→ **Written task**:
In the rows below, copy out every line word for word, starting at the line with "Uz povećanje plaća" and ending with the line with "公式LINEはじめました！", including both of those lines. Leave the pictures out of your copy.

→ **Supplied data**:
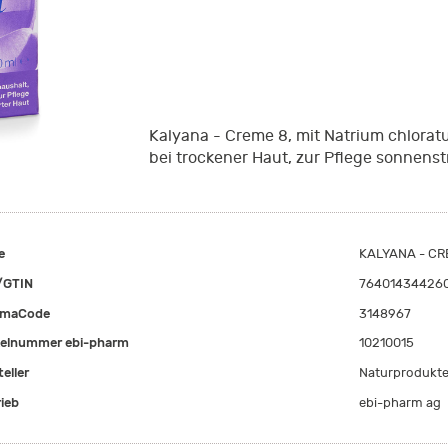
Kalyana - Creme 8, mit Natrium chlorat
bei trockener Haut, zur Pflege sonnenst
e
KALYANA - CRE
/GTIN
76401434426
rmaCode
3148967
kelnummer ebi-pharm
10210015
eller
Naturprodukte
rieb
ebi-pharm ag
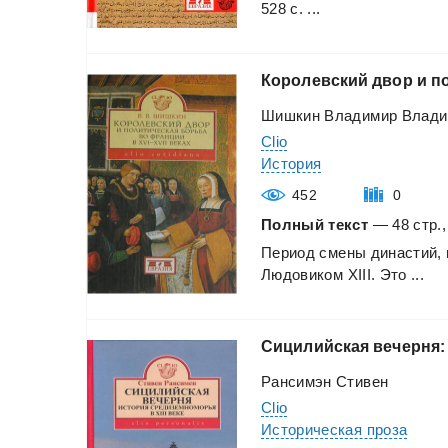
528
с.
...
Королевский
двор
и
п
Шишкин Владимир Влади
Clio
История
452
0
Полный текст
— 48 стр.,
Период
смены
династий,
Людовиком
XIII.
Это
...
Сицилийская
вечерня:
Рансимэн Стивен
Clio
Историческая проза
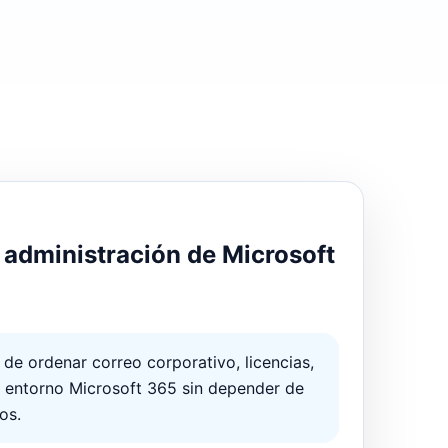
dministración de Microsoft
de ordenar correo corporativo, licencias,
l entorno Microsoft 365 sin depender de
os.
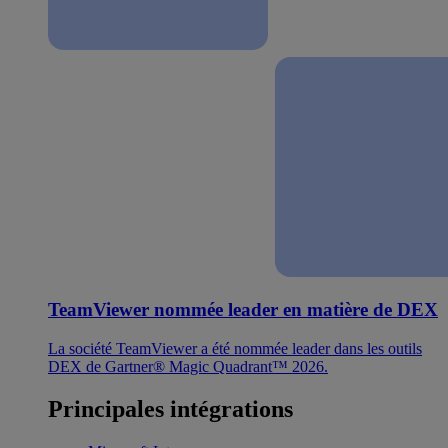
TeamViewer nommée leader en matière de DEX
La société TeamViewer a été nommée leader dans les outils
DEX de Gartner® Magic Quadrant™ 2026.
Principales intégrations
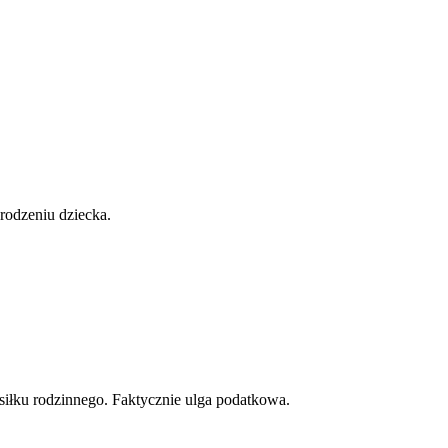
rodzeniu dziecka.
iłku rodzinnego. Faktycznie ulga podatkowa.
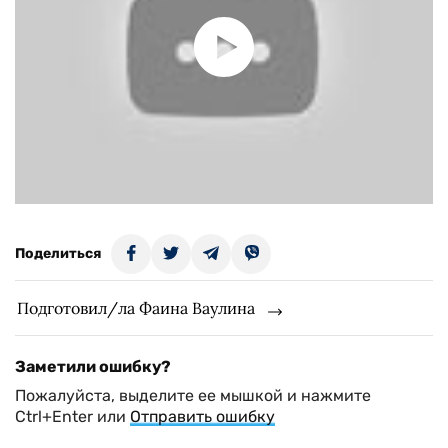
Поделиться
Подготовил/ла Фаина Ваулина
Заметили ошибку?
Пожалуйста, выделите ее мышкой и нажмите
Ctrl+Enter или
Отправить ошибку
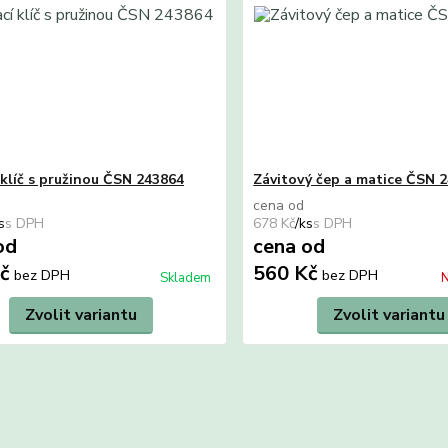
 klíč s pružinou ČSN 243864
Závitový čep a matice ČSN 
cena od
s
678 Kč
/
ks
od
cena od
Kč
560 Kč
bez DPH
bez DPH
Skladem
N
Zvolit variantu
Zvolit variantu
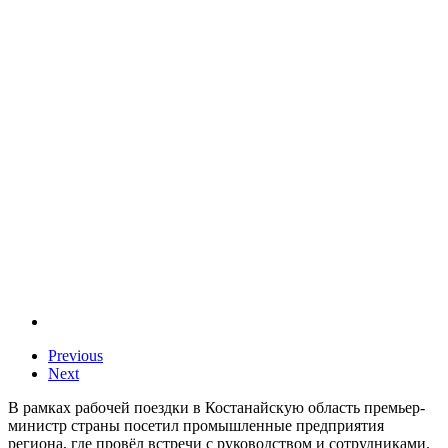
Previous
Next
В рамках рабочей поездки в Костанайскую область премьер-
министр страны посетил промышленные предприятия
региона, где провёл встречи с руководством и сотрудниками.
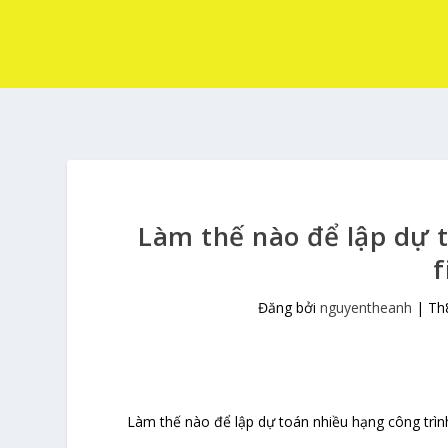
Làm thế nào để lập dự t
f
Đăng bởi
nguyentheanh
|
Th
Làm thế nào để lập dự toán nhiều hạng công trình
* * *
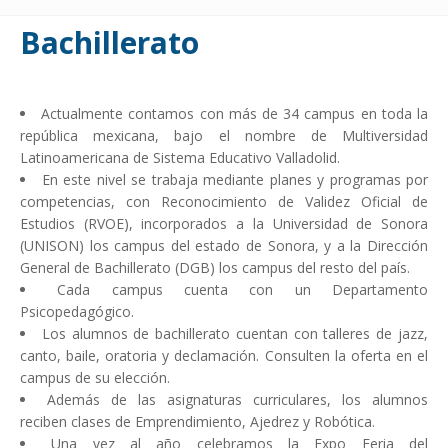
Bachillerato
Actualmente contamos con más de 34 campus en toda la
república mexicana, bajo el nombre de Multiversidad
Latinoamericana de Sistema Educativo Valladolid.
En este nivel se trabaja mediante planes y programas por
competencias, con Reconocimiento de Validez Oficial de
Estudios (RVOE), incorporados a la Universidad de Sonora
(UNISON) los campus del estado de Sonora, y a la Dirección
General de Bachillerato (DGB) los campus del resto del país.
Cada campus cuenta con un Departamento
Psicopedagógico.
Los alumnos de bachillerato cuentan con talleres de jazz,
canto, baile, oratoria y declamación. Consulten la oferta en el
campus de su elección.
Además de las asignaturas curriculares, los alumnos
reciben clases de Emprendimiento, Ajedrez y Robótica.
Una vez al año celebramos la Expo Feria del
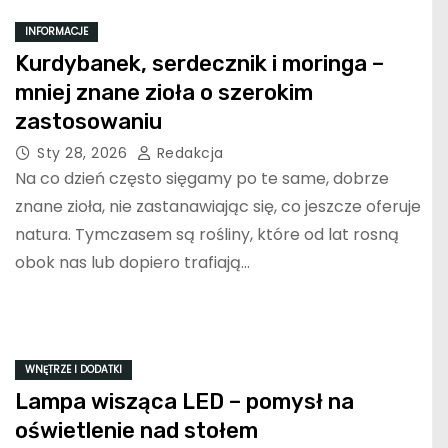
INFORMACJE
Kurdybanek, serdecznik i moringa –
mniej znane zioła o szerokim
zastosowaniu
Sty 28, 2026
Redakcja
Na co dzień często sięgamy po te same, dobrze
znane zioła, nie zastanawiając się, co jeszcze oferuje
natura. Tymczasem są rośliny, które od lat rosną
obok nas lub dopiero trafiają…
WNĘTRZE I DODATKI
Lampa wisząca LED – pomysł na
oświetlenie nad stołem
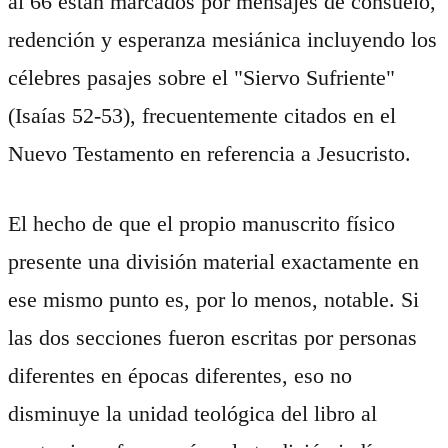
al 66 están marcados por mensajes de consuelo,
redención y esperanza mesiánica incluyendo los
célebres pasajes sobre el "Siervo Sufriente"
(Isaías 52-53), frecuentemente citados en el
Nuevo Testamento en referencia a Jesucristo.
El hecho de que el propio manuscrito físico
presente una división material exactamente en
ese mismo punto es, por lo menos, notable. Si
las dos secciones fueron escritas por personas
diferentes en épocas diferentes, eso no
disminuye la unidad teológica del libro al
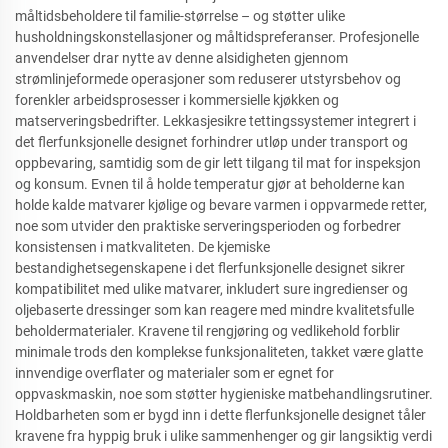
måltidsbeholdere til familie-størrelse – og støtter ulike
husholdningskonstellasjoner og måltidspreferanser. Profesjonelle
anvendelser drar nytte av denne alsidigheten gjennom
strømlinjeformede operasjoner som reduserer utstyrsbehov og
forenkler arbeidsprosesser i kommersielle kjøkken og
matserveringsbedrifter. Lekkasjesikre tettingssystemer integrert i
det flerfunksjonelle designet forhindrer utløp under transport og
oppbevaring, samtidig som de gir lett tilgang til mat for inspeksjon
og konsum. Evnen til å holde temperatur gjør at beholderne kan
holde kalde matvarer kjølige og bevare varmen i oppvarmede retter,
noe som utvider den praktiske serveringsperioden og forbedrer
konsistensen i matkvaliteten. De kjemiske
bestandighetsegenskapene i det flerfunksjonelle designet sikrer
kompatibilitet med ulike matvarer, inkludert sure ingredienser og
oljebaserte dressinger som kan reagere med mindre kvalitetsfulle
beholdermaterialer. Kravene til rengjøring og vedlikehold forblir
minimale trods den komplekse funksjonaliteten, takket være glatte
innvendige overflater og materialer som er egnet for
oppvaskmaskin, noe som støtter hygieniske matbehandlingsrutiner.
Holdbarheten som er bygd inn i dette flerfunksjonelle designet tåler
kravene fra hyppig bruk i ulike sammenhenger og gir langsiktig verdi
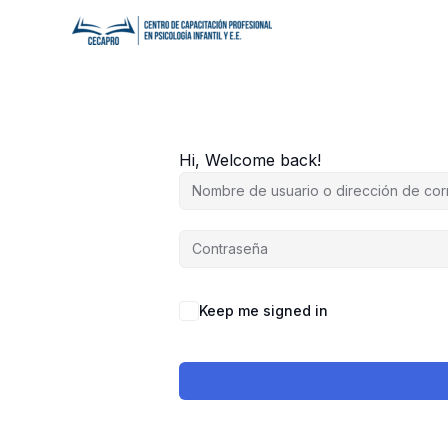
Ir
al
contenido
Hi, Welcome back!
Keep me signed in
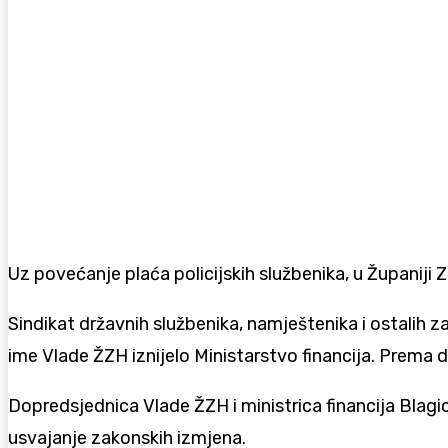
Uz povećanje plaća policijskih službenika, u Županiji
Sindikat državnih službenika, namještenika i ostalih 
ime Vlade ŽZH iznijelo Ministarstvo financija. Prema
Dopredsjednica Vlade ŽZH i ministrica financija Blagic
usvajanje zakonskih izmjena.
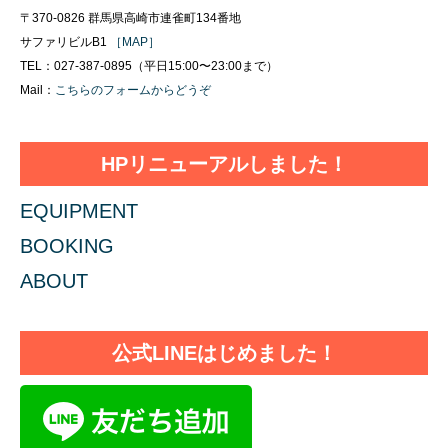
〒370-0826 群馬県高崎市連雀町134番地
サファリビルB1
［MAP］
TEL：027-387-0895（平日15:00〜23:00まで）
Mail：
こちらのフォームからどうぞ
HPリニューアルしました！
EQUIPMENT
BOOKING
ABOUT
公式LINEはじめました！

→ **Exercise output**:
Uz povećanje plaća policijskih službenika, u Županiji
Sindikat državnih službenika, namještenika i ostalih 
ime Vlade ŽZH iznijelo Ministarstvo financija. Prema
Dopredsjednica Vlade ŽZH i ministrica financija Blagic
usvajanje zakonskih izmjena.
〒370-0826 群馬県高崎市連雀町134番地
サファリビルB1
［MAP］
TEL：027-387-0895（平日15:00〜23:00まで）
Mail：
こちらのフォームからどうぞ
HPリニューアルしました！
EQUIPMENT
BOOKING
ABOUT
公式LINEはじめました！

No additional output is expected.